PASCA surat Ketum Partai Demokrat (PD) tak terbalas Jokowi. PD menarik tudingan 'restu' Jokowi kepada Kepala KSP Moeldoko. Sang Ketum PD Agus Harimurti Yudhoyono, Kamis (18/2/2021) menyatakan Jokowi tidak terlibat.
"Saya sudah mendapatkan sinyal bahwa Presiden tidak tahu-menahu tentang keterlibatan salah satu bawahannya itu. Ini hanya akal-akalan kelompok GPK-PD untuk menakut-nakuti para kader," ujar anak sulung Presiden keenam RI Susilo Bambang Yudhoyono (SBY) itu.
AHY tetap pada tuduhan ada rencana kudeta atau yang disebut sebagai pengambilalihan kepemimpinan Partai Demokrat (GPK-PD). AHY juga tetap menempatkan keterlibatan eksternal. Dalam hal ini mantan Panglima TNI Moeldoko bergabung dengan kader internal, eks kader, dan pecatan kader.
Cukup disayangkan bahwa polemik PD tersebut harus menyeret nama Kepala Negara. Seorang presiden harus masuk dalam sengkarut perebutan kekuasaan. Tidak hanya Jokowi, sebelumnya juga dikaitkan nama Menko Polhukam, Menkumham, hingga kepala BIN.
Konsep kehati-hatian tampaknya tidak dilakukan. Mungkin karena berpedoman tidak ingin kalah cepat sehingga gebrak dulu, urusan belakangan. Pertemuan yang disebut dilakukan di Hotel Aston berlangsung pada 27 Januari 2021. Rapat di Cikeas menyikapi pertemuan berlangsung pada 31 Januari 2021. AHY mengumumkan adanya kudeta pada 1 Februari 2021.

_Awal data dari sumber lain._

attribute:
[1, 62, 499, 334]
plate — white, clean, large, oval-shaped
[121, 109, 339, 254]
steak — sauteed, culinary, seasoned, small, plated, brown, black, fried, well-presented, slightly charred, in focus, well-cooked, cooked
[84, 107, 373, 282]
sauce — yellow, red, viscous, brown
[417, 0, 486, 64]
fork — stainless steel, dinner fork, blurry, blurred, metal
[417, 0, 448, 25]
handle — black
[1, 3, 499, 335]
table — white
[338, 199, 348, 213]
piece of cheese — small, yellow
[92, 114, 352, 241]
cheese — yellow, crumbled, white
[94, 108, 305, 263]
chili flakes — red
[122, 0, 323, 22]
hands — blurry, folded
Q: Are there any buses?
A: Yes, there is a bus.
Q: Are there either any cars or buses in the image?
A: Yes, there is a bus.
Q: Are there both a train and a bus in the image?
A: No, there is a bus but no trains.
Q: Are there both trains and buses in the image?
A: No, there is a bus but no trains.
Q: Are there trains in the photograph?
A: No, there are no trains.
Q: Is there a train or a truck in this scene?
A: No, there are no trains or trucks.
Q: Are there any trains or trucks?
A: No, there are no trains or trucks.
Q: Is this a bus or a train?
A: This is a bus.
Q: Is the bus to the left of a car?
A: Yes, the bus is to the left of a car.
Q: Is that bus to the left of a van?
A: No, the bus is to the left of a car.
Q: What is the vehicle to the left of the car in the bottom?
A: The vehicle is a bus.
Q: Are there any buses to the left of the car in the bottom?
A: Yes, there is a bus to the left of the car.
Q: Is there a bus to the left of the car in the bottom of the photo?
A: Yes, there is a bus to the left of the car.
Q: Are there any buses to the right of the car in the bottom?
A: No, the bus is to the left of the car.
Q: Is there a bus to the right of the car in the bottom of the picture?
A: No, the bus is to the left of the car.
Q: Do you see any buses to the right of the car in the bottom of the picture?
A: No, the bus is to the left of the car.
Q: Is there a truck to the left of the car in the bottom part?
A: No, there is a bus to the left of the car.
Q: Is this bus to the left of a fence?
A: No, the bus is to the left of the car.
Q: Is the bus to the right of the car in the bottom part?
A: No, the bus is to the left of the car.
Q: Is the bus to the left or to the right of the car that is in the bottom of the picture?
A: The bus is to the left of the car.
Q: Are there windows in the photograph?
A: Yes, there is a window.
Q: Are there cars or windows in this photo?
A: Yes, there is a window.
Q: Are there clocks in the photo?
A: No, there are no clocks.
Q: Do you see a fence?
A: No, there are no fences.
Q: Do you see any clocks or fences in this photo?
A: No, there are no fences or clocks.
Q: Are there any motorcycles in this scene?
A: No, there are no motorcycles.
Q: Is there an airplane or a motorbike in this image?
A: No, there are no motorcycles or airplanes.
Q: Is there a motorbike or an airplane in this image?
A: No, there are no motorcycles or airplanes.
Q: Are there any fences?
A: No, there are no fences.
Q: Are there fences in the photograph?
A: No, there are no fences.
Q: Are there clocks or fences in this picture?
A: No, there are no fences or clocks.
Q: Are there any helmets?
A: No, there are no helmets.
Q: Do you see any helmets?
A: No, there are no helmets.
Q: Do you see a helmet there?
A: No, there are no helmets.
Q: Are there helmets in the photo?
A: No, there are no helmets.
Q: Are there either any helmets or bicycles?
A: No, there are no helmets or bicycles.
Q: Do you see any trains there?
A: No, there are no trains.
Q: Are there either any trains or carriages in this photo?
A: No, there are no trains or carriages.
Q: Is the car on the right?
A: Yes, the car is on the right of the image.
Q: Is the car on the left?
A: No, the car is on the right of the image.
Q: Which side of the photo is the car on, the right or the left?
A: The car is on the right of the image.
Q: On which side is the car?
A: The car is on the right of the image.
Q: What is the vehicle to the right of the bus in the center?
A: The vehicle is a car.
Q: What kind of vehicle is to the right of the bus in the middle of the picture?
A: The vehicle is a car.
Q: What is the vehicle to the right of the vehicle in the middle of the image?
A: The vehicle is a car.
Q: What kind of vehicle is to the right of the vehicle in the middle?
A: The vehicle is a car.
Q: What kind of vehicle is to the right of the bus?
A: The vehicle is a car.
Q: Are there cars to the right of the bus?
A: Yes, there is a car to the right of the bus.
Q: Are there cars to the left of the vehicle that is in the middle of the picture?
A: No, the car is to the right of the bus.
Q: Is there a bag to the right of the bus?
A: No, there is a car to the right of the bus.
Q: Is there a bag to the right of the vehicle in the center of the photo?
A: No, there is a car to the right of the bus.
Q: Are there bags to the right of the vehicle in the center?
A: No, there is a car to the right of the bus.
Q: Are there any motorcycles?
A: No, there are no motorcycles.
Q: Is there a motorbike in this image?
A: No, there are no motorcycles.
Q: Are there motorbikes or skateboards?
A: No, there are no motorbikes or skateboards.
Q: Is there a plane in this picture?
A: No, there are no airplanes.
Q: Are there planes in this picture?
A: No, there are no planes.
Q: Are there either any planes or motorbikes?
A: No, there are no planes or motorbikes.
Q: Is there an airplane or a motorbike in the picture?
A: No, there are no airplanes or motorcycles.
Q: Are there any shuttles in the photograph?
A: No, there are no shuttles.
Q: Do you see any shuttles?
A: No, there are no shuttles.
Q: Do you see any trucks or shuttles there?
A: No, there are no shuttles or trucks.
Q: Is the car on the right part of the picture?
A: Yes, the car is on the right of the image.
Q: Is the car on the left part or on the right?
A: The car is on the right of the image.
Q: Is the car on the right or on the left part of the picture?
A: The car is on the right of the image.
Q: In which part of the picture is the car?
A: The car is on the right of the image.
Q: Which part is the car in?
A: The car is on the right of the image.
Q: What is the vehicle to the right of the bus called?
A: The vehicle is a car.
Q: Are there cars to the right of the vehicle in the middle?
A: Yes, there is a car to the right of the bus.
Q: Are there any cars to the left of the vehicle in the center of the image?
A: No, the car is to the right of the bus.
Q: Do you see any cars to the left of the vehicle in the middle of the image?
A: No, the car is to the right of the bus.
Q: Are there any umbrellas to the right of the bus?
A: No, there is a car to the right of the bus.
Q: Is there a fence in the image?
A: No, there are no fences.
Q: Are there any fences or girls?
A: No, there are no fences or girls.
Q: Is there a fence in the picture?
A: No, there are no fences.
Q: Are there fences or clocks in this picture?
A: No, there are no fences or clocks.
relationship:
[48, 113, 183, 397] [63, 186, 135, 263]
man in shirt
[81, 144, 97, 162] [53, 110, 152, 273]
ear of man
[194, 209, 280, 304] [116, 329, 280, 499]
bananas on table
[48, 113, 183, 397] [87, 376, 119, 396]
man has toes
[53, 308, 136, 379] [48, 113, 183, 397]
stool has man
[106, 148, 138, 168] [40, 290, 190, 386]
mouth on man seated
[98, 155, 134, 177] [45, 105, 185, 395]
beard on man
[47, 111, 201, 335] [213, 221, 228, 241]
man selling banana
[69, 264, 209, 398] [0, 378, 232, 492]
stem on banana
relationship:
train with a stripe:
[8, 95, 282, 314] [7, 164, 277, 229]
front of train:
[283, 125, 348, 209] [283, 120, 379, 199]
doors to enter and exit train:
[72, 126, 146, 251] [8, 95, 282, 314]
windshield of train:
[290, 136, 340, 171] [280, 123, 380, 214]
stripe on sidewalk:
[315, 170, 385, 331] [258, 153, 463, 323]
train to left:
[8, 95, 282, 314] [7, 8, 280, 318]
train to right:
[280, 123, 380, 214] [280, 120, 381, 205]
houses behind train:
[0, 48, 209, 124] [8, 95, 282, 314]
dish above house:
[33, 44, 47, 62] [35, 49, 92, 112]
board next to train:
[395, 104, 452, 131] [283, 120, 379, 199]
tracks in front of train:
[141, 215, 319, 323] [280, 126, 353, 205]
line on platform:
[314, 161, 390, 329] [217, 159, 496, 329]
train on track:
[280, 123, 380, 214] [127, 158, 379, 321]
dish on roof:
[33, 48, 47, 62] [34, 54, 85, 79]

Bila mengikuti runtutan peristiwa tersebut memang relatif sangat pendek. Kesan hanya reaktif pun mengemuka ketimbang pendalaman kasus yang terjadi. Gebrakan itu memang membuat banyak orang kaget. Bukan karena PD tetapi karena ada nama Moeldoko kemudian klaim restu Istana alias dari Jokowi.
Kesan bahwa pemerintah mirip Orde Baru yang mencampuri partai politik kemudian muncul dalam persepsi publik. Sebelumnya, Partai Berkarya berhasil diambil alih Muhdi PR melalui munaslub. Kepengurusan Muhdi pun cepat disahkan Kemenkumham. Muhdi PR merupakan pendukung Jokowi.
Asosiasi publik menjadi liar bahwa pemerintah Jokowi ingin menguasai seluruh parpol. Tidak cukup dengan partai koalisi yang sudah ada, sekalipun sudah diperkuat dengan Partai Gerindra yang dalam dua Pilpres merupakan rival.
Komunikasi politik AHY tidak lagi dalam bahasa simbol tetapi sudah pada aktivitas atau serangan politik yakni bagaimana menciptakan persepsi dengan cara mempolitisasi suatu isu dengan sasaran menurunkan citra lawan dalam hal ini Jokowi demi menguntungkan PD dan AHY.
Pencitraan yang hendak dibangun bahwa PD sebagai partai di luar pemerintah tengah diobok-obok penguasa. Pengambilalihan (GPK-PD) alias kudeta merupakan strata tertinggi dalam perang politik. Dalam kasus ini diarahkan kepada politik viktimisasi.
Pola usang ini sebenarnya menunjukkan dua sisi yang saling bertolak belakang. Satu sisi ingin menonjolkan bahwa PD tengah dizalimi. Di balik itu, menunjukkan betapa lemahnya kepemimpinan AHY sebagai ketua umum.